◆ ACTION ITEM ◆
For the material that follows, state how many lines contain the word "Figure", and add nothing.

◆ DATASET RECORDS ◆
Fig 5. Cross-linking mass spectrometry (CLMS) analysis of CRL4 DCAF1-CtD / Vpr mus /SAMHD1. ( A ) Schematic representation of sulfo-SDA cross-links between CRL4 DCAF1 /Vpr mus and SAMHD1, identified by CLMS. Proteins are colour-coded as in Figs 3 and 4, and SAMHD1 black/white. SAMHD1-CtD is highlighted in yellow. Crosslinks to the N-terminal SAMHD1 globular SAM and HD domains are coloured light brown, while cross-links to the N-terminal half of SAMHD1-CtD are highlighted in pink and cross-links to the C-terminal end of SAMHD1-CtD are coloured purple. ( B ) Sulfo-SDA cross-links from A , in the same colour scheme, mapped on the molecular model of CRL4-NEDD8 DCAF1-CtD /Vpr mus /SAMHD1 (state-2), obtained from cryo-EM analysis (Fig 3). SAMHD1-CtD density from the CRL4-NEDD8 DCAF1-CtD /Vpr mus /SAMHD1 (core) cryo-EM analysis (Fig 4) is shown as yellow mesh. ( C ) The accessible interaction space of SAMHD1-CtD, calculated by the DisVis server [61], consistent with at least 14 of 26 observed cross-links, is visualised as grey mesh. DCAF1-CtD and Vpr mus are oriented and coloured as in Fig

...

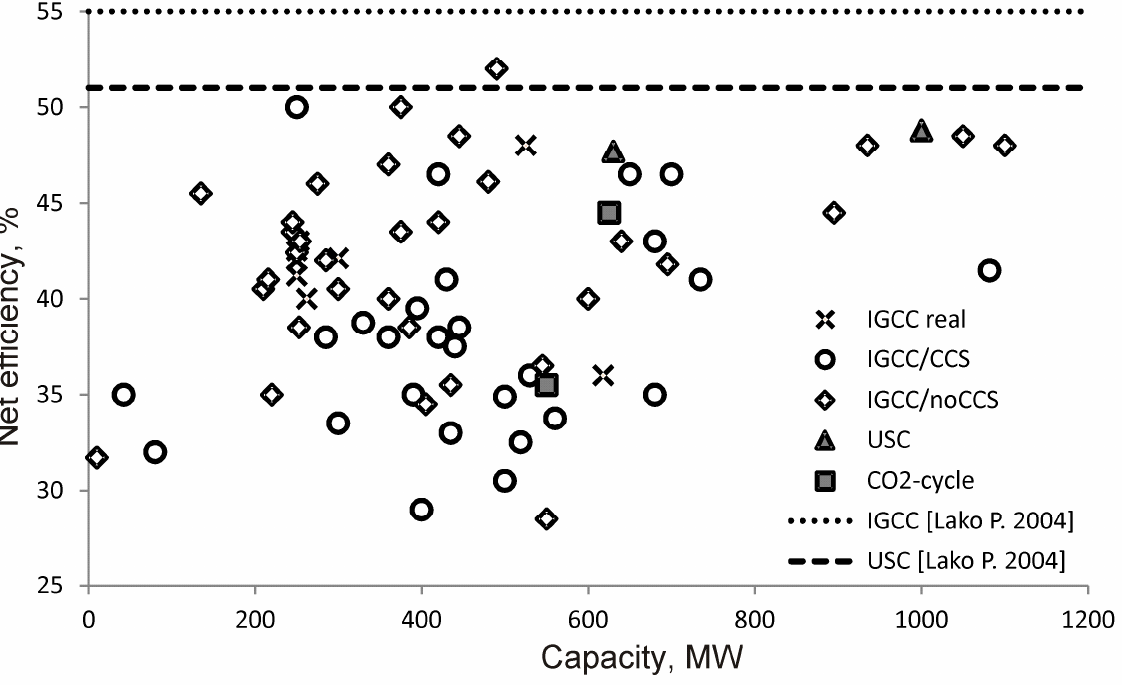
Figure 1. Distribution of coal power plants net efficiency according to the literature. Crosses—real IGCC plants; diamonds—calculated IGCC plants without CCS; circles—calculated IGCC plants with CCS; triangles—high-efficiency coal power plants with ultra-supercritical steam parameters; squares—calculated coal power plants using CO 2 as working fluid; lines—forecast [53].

==

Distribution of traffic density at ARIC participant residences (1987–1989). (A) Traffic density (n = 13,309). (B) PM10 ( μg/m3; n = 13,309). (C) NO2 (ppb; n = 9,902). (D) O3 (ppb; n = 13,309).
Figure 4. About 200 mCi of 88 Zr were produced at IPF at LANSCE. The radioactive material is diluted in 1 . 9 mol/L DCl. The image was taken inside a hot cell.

◆ RESULT ◆
2